▶ **Input for this task**:
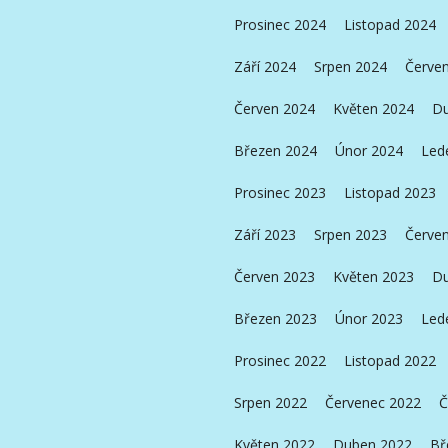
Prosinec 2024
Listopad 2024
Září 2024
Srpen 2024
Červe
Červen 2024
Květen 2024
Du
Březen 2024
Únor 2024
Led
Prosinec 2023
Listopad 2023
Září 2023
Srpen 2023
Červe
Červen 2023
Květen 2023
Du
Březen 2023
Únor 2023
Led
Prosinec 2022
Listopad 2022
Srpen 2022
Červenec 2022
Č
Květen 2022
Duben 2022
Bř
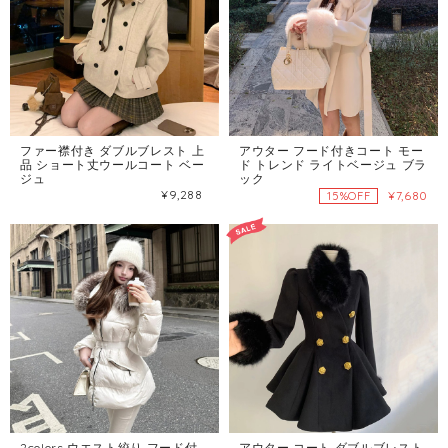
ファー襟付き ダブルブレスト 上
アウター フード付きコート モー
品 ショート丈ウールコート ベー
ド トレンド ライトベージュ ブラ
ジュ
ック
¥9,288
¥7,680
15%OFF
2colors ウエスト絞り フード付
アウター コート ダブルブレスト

▶ **Exercise**: Please set down exactly the lines from the one holding "Červen 2023" through the last line of the entries, both ends included, and skip pictures.

▶ **Response**:
Červen 2023
Květen 2023
Du
Březen 2023
Únor 2023
Led
Prosinec 2022
Listopad 2022
Srpen 2022
Červenec 2022
Č
Květen 2022
Duben 2022
Bř
ファー襟付き ダブルブレスト 上
アウター フード付きコート モー
品 ショート丈ウールコート ベー
ド トレンド ライトベージュ ブラ
ジュ
ック
¥9,288
¥7,680
15%OFF
2colors ウエスト絞り フード付
アウター コート ダブルブレスト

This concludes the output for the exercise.